Excerpt below:
She finds the stock poorly displayed and dirty. She orders the counter boy to
hand over the account books and learns that Frank is owed over five hundred
dollars by the townspeople. Among them are the Elsings, who recently gave their
daughter an expensive wedding. Scarlett reflects that if Frank was tougher
about collecting debts, he could have paid Tara's taxes and bought the mill.
She realizes that she, a woman, could handle the business better than her
husband. The thought is startling because she has been brought up to believe
that a woman alone could accomplish nothing.
She is making a
list of debtors to present to Frank when Rhett walks in. He congratulates her
on her marriage and comments wryly that she could not even wait two weeks for
him to get out of jail. He has blackmailed a man in the federal government to
arrange his release. He admits that he has around half a million dollars in
Confederate gold in foreign banks. Scarlett feels a pang of bitterness that he
has so much while she only has a sick husband and a dirty little store. She
accuses Rhett of stealing Confederate money, but he replies that the
Confederacy no longer exists and he does not intend to give it to the Yankee
government.
Scarlett tells
Rhett that she needs money now. He agrees to loan her the money on condition
that she does not use it to support Ashley. He criticizes Ashley for living off
Scarlett's charity and asks why he cannot go out and find work. He believes
that Ashley is not in the least interested in Scarlett's mind but only covets
her body. He challenges her to explain how, if Ashley loved her, he could have
allowed her to come to Atlanta to get the tax money. Rhett would never have
allowed a woman he loved to do that. Scarlett says that Ashley did not know
about her plan, but Rhett replies savagely that if he knew anything about her
mind, he would have guessed.
Scarlett asks
Rhett to come with her to buy the sawmill now, which he does. Later, she tells
Frank that she got the money by selling Rhett her earrings. She adds that she
will run the mill herself. Frank is horrified and ashamed that she should
engage in such an unwomanly activity when he can provide for her, but he is too
frightened of her to prevent her.
End of Excerpt.
▶ [What to produce]: Please resume the summary of Scarlett, Frank's store, and Rhett's loan, picking up after its last sentence; it is the text above the data.
The data below:
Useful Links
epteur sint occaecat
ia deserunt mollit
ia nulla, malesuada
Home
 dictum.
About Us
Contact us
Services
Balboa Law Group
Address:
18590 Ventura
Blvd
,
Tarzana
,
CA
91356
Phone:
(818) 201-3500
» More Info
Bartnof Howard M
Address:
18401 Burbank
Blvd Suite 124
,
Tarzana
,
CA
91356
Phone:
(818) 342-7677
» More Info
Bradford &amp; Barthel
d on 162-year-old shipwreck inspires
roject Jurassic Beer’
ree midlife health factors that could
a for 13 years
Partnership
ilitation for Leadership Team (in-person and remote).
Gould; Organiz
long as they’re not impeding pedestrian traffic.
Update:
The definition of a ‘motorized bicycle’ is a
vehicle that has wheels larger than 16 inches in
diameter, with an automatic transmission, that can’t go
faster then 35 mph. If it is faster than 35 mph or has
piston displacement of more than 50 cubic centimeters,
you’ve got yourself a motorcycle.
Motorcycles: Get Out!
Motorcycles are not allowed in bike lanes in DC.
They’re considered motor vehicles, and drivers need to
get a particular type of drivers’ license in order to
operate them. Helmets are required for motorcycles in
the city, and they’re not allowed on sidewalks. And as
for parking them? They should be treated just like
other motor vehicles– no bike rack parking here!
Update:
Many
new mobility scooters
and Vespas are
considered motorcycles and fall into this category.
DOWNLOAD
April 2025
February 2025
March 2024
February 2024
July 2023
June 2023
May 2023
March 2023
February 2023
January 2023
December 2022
End of The data.
▶ [The answer]:
Scarlett works
hard at her business and ignores the disapproving gossip. She soon makes a
profit and sends money to Tara, telling Will how it should be spent. She now
wants to build a saloon on the property where her warehouse had stood before
Sherman burned it. Frank is appalled at her plan. He is amazed at the change
that has come over Scarlett since their marriage: she is no longer sweet and
feminine, but a ruthless and decisive businesswoman who talks and acts like a
man. While Scarlett is fond of Frank, she is exasperated by the fact that he
"was neither a good business man nor did he want her to be a good business
man." He has only half-heartedly collected the debts owing to him, and she
knows that he will never be wealthy.
Frank hopes that
Scarlett will have a baby, so that she will be content to stay at home and will
have to sell the mill.
Analysis of
Chapters 34-36
There is pathos in the scene between Rhett and Scarlett in the
jail. He is eager to seize upon any sign that Scarlett has real feelings for
him, especially when she claims, "I'd die if they hanged you!" He is about to
become convinced that she is sincere when he suddenly notices the calluses on
her hands and realizes that she has lied to him about her financial situation
and has only come to get money from him. He points out to her that she would
have done better to tell him openly what she needed, since he values frankness
in women; as it is, by trying to seduce him into submission, she has lowered
herself to the status of a prostitute.
Scarlett learns
two important lessons in these chapters. First, she learns that Rhett is the
only man who prefers her to tell the truth about what she wants; other men,
including Frank, prefer feminine wiles and roundabout methods.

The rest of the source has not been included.